DATA SUPPLIED:
────────

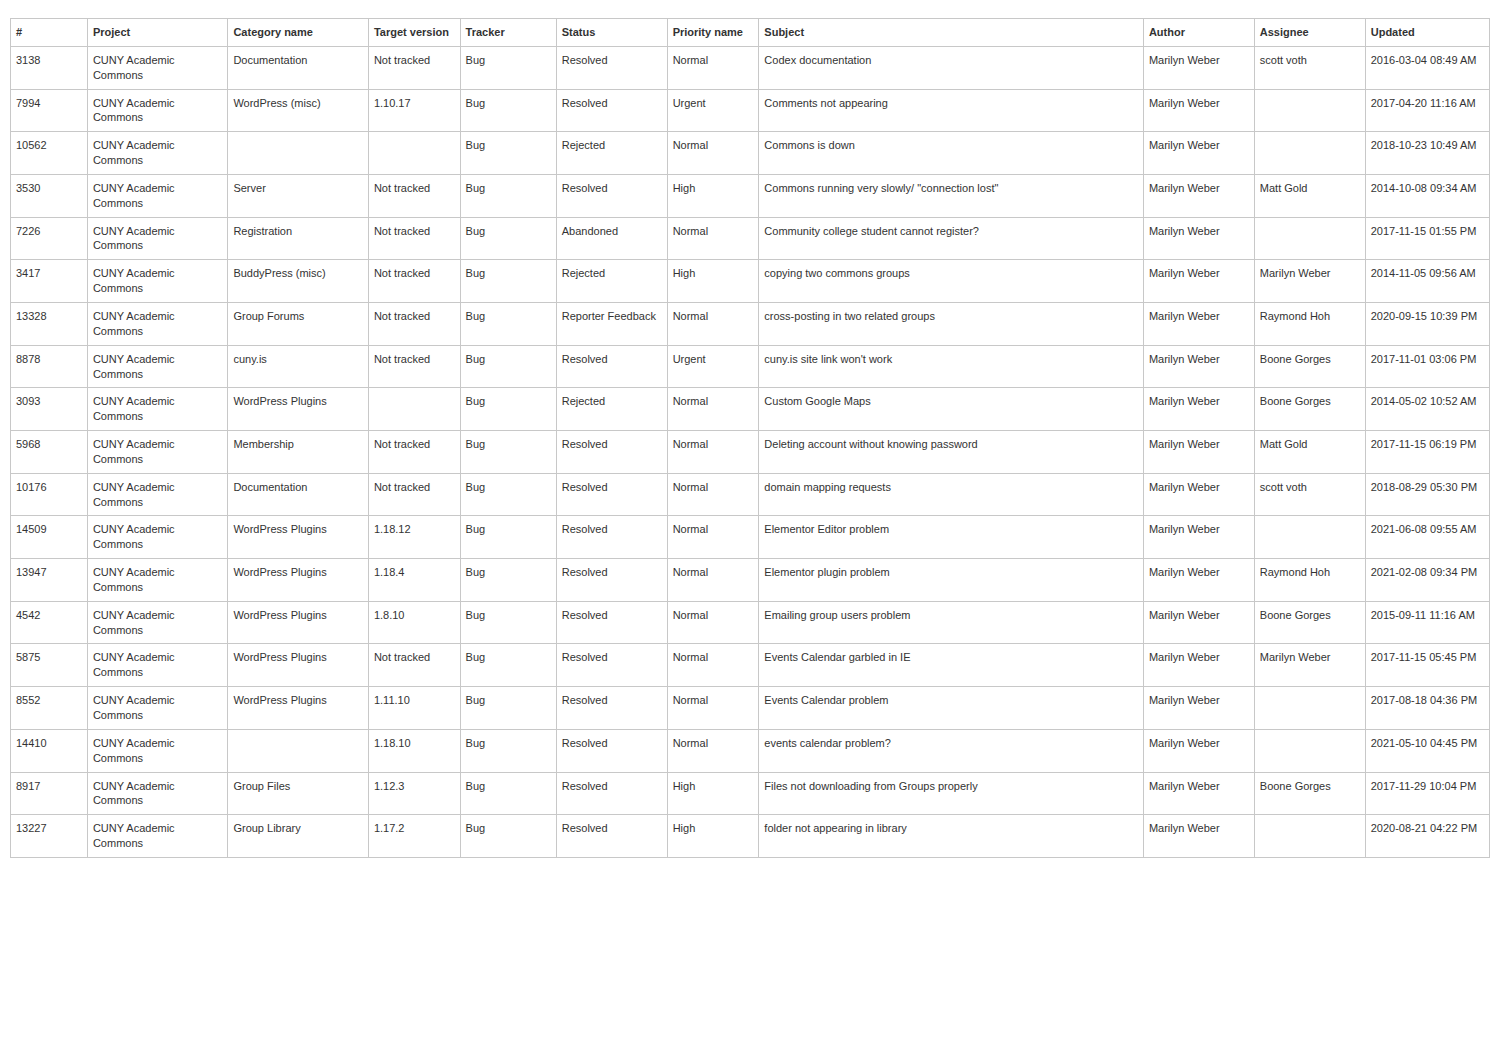| # | Project | Category name | Target version | Tracker | Status | Priority name | Subject | Author | Assignee | Updated |
| --- | --- | --- | --- | --- | --- | --- | --- | --- | --- | --- |
| 3138 | CUNY Academic Commons | Documentation | Not tracked | Bug | Resolved | Normal | Codex documentation | Marilyn Weber | scott voth | 2016-03-04 08:49 AM |
| 7994 | CUNY Academic Commons | WordPress (misc) | 1.10.17 | Bug | Resolved | Urgent | Comments not appearing | Marilyn Weber | | 2017-04-20 11:16 AM |
| 10562 | CUNY Academic Commons | | | Bug | Rejected | Normal | Commons is down | Marilyn Weber | | 2018-10-23 10:49 AM |
| 3530 | CUNY Academic Commons | Server | Not tracked | Bug | Resolved | High | Commons running very slowly/ "connection lost" | Marilyn Weber | Matt Gold | 2014-10-08 09:34 AM |
| 7226 | CUNY Academic Commons | Registration | Not tracked | Bug | Abandoned | Normal | Community college student cannot register? | Marilyn Weber | | 2017-11-15 01:55 PM |
| 3417 | CUNY Academic Commons | BuddyPress (misc) | Not tracked | Bug | Rejected | High | copying two commons groups | Marilyn Weber | Marilyn Weber | 2014-11-05 09:56 AM |
| 13328 | CUNY Academic Commons | Group Forums | Not tracked | Bug | Reporter Feedback | Normal | cross-posting in two related groups | Marilyn Weber | Raymond Hoh | 2020-09-15 10:39 PM |
| 8878 | CUNY Academic Commons | cuny.is | Not tracked | Bug | Resolved | Urgent | cuny.is site link won't work | Marilyn Weber | Boone Gorges | 2017-11-01 03:06 PM |
| 3093 | CUNY Academic Commons | WordPress Plugins | | Bug | Rejected | Normal | Custom Google Maps | Marilyn Weber | Boone Gorges | 2014-05-02 10:52 AM |
| 5968 | CUNY Academic Commons | Membership | Not tracked | Bug | Resolved | Normal | Deleting account without knowing password | Marilyn Weber | Matt Gold | 2017-11-15 06:19 PM |
| 10176 | CUNY Academic Commons | Documentation | Not tracked | Bug | Resolved | Normal | domain mapping requests | Marilyn Weber | scott voth | 2018-08-29 05:30 PM |
| 14509 | CUNY Academic Commons | WordPress Plugins | 1.18.12 | Bug | Resolved | Normal | Elementor Editor problem | Marilyn Weber | | 2021-06-08 09:55 AM |
| 13947 | CUNY Academic Commons | WordPress Plugins | 1.18.4 | Bug | Resolved | Normal | Elementor plugin problem | Marilyn Weber | Raymond Hoh | 2021-02-08 09:34 PM |
| 4542 | CUNY Academic Commons | WordPress Plugins | 1.8.10 | Bug | Resolved | Normal | Emailing group users problem | Marilyn Weber | Boone Gorges | 2015-09-11 11:16 AM |
| 5875 | CUNY Academic Commons | WordPress Plugins | Not tracked | Bug | Resolved | Normal | Events Calendar garbled in IE | Marilyn Weber | Marilyn Weber | 2017-11-15 05:45 PM |
| 8552 | CUNY Academic Commons | WordPress Plugins | 1.11.10 | Bug | Resolved | Normal | Events Calendar problem | Marilyn Weber | | 2017-08-18 04:36 PM |
| 14410 | CUNY Academic Commons | | 1.18.10 | Bug | Resolved | Normal | events calendar problem? | Marilyn Weber | | 2021-05-10 04:45 PM |
| 8917 | CUNY Academic Commons | Group Files | 1.12.3 | Bug | Resolved | High | Files not downloading from Groups properly | Marilyn Weber | Boone Gorges | 2017-11-29 10:04 PM |
| 13227 | CUNY Academic Commons | Group Library | 1.17.2 | Bug | Resolved | High | folder not appearing in library | Marilyn Weber | | 2020-08-21 04:22 PM |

────────

THE PROBLEM:
All of the data must be set down exactly, with no pictures included.

FINAL ANSWER:
| # | Project | Category name | Target version | Tracker | Status | Priority name | Subject | Author | Assignee | Updated |
| --- | --- | --- | --- | --- | --- | --- | --- | --- | --- | --- |
| 3138 | CUNY Academic Commons | Documentation | Not tracked | Bug | Resolved | Normal | Codex documentation | Marilyn Weber | scott voth | 2016-03-04 08:49 AM |
| 7994 | CUNY Academic Commons | WordPress (misc) | 1.10.17 | Bug | Resolved | Urgent | Comments not appearing | Marilyn Weber | | 2017-04-20 11:16 AM |
| 10562 | CUNY Academic Commons | | | Bug | Rejected | Normal | Commons is down | Marilyn Weber | | 2018-10-23 10:49 AM |
| 3530 | CUNY Academic Commons | Server | Not tracked | Bug | Resolved | High | Commons running very slowly/ "connection lost" | Marilyn Weber | Matt Gold | 2014-10-08 09:34 AM |
| 7226 | CUNY Academic Commons | Registration | Not tracked | Bug | Abandoned | Normal | Community college student cannot register? | Marilyn Weber | | 2017-11-15 01:55 PM |
| 3417 | CUNY Academic Commons | BuddyPress (misc) | Not tracked | Bug | Rejected | High | copying two commons groups | Marilyn Weber | Marilyn Weber | 2014-11-05 09:56 AM |
| 13328 | CUNY Academic Commons | Group Forums | Not tracked | Bug | Reporter Feedback | Normal | cross-posting in two related groups | Marilyn Weber | Raymond Hoh | 2020-09-15 10:39 PM |
| 8878 | CUNY Academic Commons | cuny.is | Not tracked | Bug | Resolved | Urgent | cuny.is site link won't work | Marilyn Weber | Boone Gorges | 2017-11-01 03:06 PM |
| 3093 | CUNY Academic Commons | WordPress Plugins | | Bug | Rejected | Normal | Custom Google Maps | Marilyn Weber | Boone Gorges | 2014-05-02 10:52 AM |
| 5968 | CUNY Academic Commons | Membership | Not tracked | Bug | Resolved | Normal | Deleting account without knowing password | Marilyn Weber | Matt Gold | 2017-11-15 06:19 PM |
| 10176 | CUNY Academic Commons | Documentation | Not tracked | Bug | Resolved | Normal | domain mapping requests | Marilyn Weber | scott voth | 2018-08-29 05:30 PM |
| 14509 | CUNY Academic Commons | WordPress Plugins | 1.18.12 | Bug | Resolved | Normal | Elementor Editor problem | Marilyn Weber | | 2021-06-08 09:55 AM |
| 13947 | CUNY Academic Commons | WordPress Plugins | 1.18.4 | Bug | Resolved | Normal | Elementor plugin problem | Marilyn Weber | Raymond Hoh | 2021-02-08 09:34 PM |
| 4542 | CUNY Academic Commons | WordPress Plugins | 1.8.10 | Bug | Resolved | Normal | Emailing group users problem | Marilyn Weber | Boone Gorges | 2015-09-11 11:16 AM |
| 5875 | CUNY Academic Commons | WordPress Plugins | Not tracked | Bug | Resolved | Normal | Events Calendar garbled in IE | Marilyn Weber | Marilyn Weber | 2017-11-15 05:45 PM |
| 8552 | CUNY Academic Commons | WordPress Plugins | 1.11.10 | Bug | Resolved | Normal | Events Calendar problem | Marilyn Weber | | 2017-08-18 04:36 PM |
| 14410 | CUNY Academic Commons | | 1.18.10 | Bug | Resolved | Normal | events calendar problem? | Marilyn Weber | | 2021-05-10 04:45 PM |
| 8917 | CUNY Academic Commons | Group Files | 1.12.3 | Bug | Resolved | High | Files not downloading from Groups properly | Marilyn Weber | Boone Gorges | 2017-11-29 10:04 PM |
| 13227 | CUNY Academic Commons | Group Library | 1.17.2 | Bug | Resolved | High | folder not appearing in library | Marilyn Weber | | 2020-08-21 04:22 PM |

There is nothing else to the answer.